Rewrite the items below as a Markdown table with the columns "Row" and "Line," giving each line its own numbered row and skipping blank lines. Leave the pictures out.

..............................

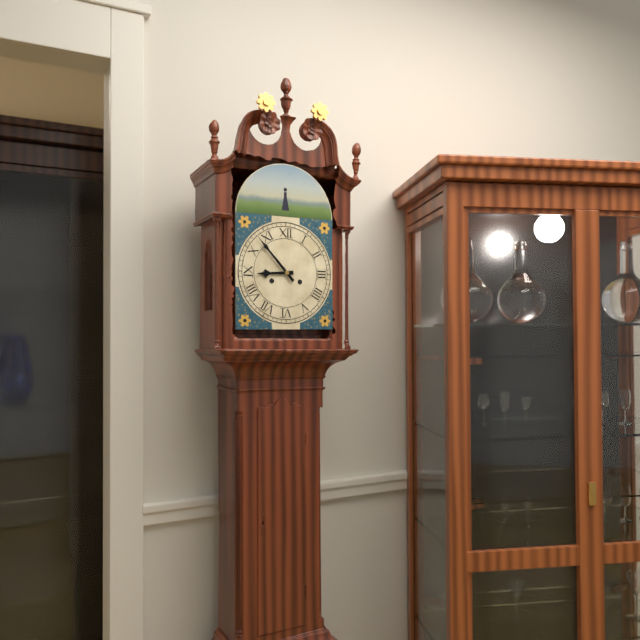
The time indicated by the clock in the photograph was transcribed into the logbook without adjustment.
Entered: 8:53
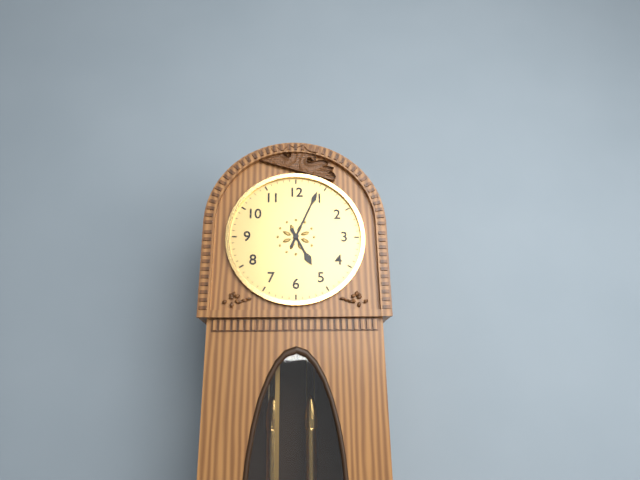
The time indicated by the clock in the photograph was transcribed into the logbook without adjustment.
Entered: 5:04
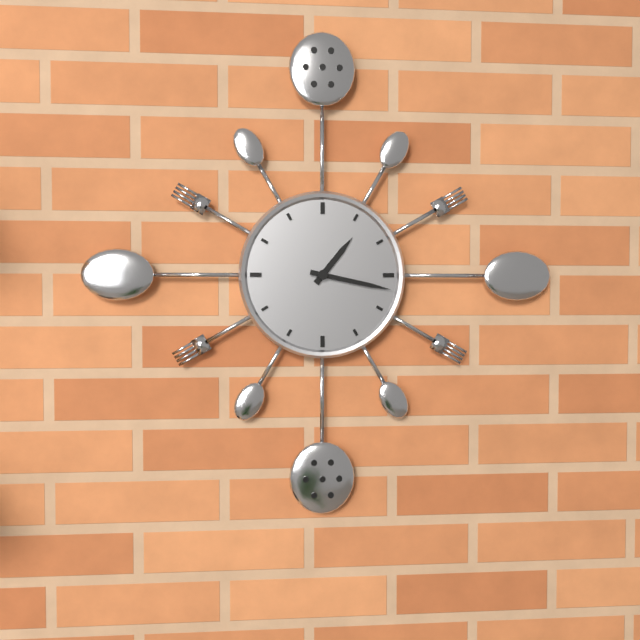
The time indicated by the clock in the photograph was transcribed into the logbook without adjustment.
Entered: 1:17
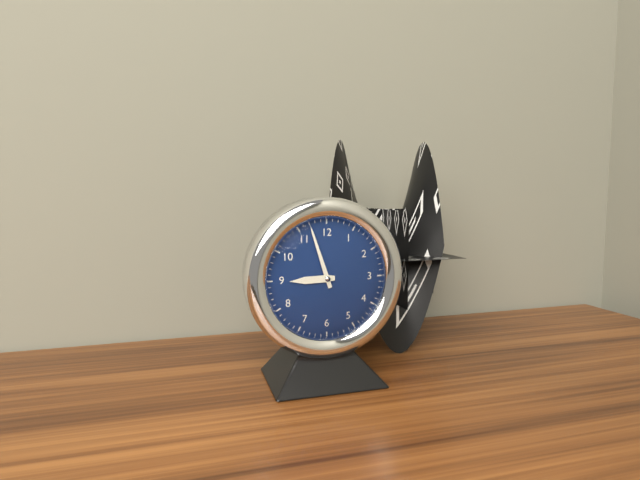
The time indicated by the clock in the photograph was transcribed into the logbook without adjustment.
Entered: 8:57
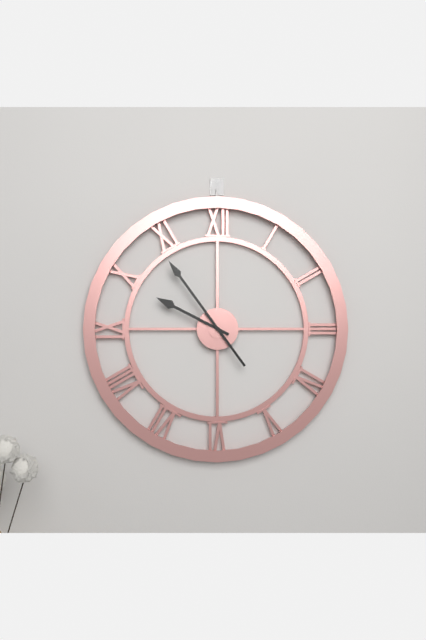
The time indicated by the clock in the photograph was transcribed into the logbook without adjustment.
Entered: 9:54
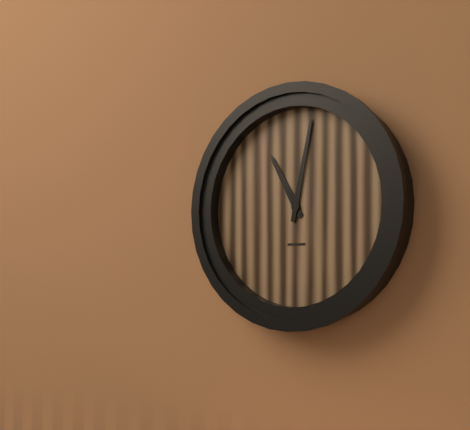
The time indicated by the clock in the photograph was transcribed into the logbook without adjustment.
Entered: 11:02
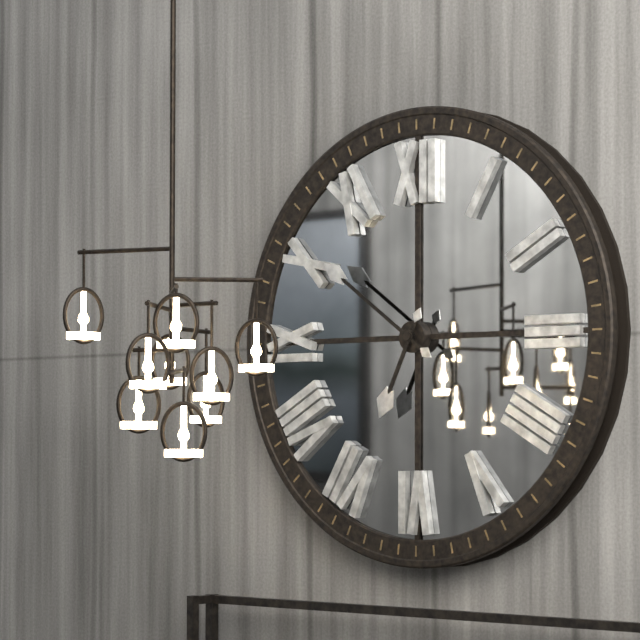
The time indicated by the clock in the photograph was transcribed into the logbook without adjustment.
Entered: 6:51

..............................

=== Exercise output ===
| Row | Line |
|---|---|
| 1 | The time indicated by the clock in the photograph was transcribed into the logbook without adjustment. |
| 2 | Entered: 8:53 |
| 3 | The time indicated by the clock in the photograph was transcribed into the logbook without adjustment. |
| 4 | Entered: 5:04 |
| 5 | The time indicated by the clock in the photograph was transcribed into the logbook without adjustment. |
| 6 | Entered: 1:17 |
| 7 | The time indicated by the clock in the photograph was transcribed into the logbook without adjustment. |
| 8 | Entered: 8:57 |
| 9 | The time indicated by the clock in the photograph was transcribed into the logbook without adjustment. |
| 10 | Entered: 9:54 |
| 11 | The time indicated by the clock in the photograph was transcribed into the logbook without adjustment. |
| 12 | Entered: 11:02 |
| 13 | The time indicated by the clock in the photograph was transcribed into the logbook without adjustment. |
| 14 | Entered: 6:51 |